Your average Brit will tell you they're sick and tired of Brexit, that the country has had enough, it's knackered. But clearly, they have not had nearly enough. Britain is obsessed with Brexit.
It's a national humiliation, pretty much everyone agrees. But it's mesmerizing. Like a train wreck, on a loop.
The brinkmanship, the dozens of "last ditch" and "cliff edge" summits and debates, the snakes and ladders - for those who like political drama, these are gripping times. It's "Game of Thrones, Final Season."
The big talking points of this week: Will Prime Minister Theresa May survive? Can Parliament seize control of Brexit through a series of "indicative votes"? Can it avoid a no-deal withdrawal and the economic chaos that would bring?
The prime minister told Parliament on Monday that she doesn't have the support, yet, to pass her Brexit deal. She warned of a "slow motion Brexit." So new episodes are still being scripted.
It's not an exaggeration to say that ordinary people hurry home to watch Parliament TV in the evening. The streaming service - Britain's low-rent C-Span - is posting record-breaking numbers, for a seemingly endless number of "non-binding" votes.

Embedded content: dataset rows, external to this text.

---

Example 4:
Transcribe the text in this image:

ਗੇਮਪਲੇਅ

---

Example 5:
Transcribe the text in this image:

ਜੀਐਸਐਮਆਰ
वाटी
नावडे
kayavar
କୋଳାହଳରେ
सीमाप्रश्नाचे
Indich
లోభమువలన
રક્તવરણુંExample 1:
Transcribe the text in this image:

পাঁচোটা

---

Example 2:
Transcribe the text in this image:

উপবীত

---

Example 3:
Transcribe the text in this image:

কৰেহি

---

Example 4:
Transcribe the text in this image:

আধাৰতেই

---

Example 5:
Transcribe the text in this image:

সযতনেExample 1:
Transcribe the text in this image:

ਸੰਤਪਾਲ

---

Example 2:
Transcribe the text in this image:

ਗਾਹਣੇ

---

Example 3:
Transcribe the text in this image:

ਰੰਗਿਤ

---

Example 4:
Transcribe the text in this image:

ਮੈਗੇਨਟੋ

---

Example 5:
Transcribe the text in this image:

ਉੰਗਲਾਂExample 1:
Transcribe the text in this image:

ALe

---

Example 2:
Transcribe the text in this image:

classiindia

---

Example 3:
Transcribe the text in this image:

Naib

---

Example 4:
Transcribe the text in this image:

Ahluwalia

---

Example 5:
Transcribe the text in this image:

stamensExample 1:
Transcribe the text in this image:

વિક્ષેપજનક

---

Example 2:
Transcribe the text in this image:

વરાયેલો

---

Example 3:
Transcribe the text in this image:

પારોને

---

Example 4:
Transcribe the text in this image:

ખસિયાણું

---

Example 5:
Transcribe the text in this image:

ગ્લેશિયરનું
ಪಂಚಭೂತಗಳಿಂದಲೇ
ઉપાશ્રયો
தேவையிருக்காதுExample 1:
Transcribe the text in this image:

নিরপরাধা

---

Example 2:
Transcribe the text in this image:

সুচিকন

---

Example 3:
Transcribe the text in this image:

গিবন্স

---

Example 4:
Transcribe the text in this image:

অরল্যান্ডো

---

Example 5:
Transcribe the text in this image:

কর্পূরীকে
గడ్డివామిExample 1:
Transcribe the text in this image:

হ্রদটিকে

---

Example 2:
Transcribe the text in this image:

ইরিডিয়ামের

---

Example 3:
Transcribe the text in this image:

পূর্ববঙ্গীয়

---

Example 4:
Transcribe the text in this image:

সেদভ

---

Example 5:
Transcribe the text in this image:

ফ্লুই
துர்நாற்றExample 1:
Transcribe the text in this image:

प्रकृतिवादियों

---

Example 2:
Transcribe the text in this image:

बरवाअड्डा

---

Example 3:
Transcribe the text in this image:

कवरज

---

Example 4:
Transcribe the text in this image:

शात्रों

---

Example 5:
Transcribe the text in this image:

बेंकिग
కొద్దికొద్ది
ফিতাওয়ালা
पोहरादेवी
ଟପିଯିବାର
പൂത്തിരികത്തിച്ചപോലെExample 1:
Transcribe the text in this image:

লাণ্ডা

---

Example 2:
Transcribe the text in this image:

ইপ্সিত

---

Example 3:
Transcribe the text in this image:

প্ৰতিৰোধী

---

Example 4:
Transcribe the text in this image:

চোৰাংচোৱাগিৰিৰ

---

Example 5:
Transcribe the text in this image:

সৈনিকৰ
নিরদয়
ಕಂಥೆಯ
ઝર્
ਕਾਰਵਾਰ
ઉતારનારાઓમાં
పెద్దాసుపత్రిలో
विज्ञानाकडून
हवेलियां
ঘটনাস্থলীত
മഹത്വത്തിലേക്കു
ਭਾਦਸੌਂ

House of Commons Speaker John Bercow - the "order! order!" fellow with the colorful ties and erudite put-downs - has become a rock star, in need of a body guard.
In ways once unimaginable, the public now knows who Chris Grayling is. The hapless transport minister paid a fortune to a company to run ferries if Britain crashes out of the European Union with no deal, only to discover the company had no, umm, actual ferries.
More than five million people have signed an online petition to cancel Brexit. The website has crashed. Multiple times.
Organizers said turnout for the "Put It to the People" march in London on Saturday exceeded one million, making it one of the biggest demonstrations Britain has seen. Ever.
Oh, they care.
They brought their children to London. They brought their dogs. They made costumes.
Helen Farr, 41, a university lecturer, traveled from Southampton with her two small children, ages 1 and 5, to be at the march. This was non-essential travel on packed trains with a child in diapers.
"You don't travel across the country with two small children to spend hours walking in crowds unless you really really feel it's important," she said, pushing her buggy through throngs waving blue flags of the EU.
The atmosphere? "Positively febrile," according to the British press. We had to look that one up. It means fevered, intensely and nervously active.
An overexcited foreign correspondent in Brussels told the BBC this was "the biggest EU story since the fall of the Berlin wall."
Across the pond, the Mueller report is big news.
But in London, the press revealed that the Ministry of Defense has set up an operations room in "a bunker" at its main Whitehall building to deal with a potential no-deal Brexit, under the banner of "Operation Redfold."
The last time the British government was operating out of a bunker in Whitehall? The Blitz.
On Sunday, the airwaves were filled with stories about "coups" and "plotters" and how May was on the way out, in days if not hours.
The Sunday Times front page: "Cabinet coup to ditch Theresa May for emergency PM."
The very same newspaper on Monday? Never mind.
The Sun tabloid printed a front-page editorial, "TIME'S UP THERESA! Theresa May has shown courage - but to seal her deal and deliver Brexit, she needs to resign."
This made a big splash. For about ten minutes.
It's not that some "plotters" wouldn't mind seeing the prime minister off.
Conservative lawmaker and zuper-Brexiteer Boris Johnson, one of the favorites to replace May should she resign, wrote in Monday's Daily Telegraph that the government had "chickened out" on delivering Brexit, and that if May wants to win support for her deal, she needed to show the next phase "will be different from the first." This suggested to some that he might be willing to back the deal, as long as May promises to step aside.
But here's the problem. International Trade Secretary Liam Fox told BBC Breakfast on Monday the government was "constrained by the fact that we have a Leave electorate and a Parliament that leans towards Remain and the government doesn't have a majority in the House of Commons."
Finance Minister Phillip Hammond advised Sky News, "Changing the prime minister wouldn't help us. Changing the party in government wouldn't help us. We've got to address the question of what type of Brexit is acceptable to Parliament, what type of way forward Parliament can agree on, so we can can avoid what would be an economic catastrophe of a no-deal exit."
"Catastrophe." His words, not ours.
This was supposed to be the week Britain left the EU. But an extension has prolonged the agony. Tune in to the talk shows, and it's more of the same debates over and over and over again: The vexing issue of the Irish backstop, the arcane internal tensions of Northern Ireland's Democratic Unionist Party; the complexity of the customs union; and, yes, the "Norway option."
What might happen this week? What time is it? The state of affairs could change between luncheon and tea time. Or it could remain stuck where it is.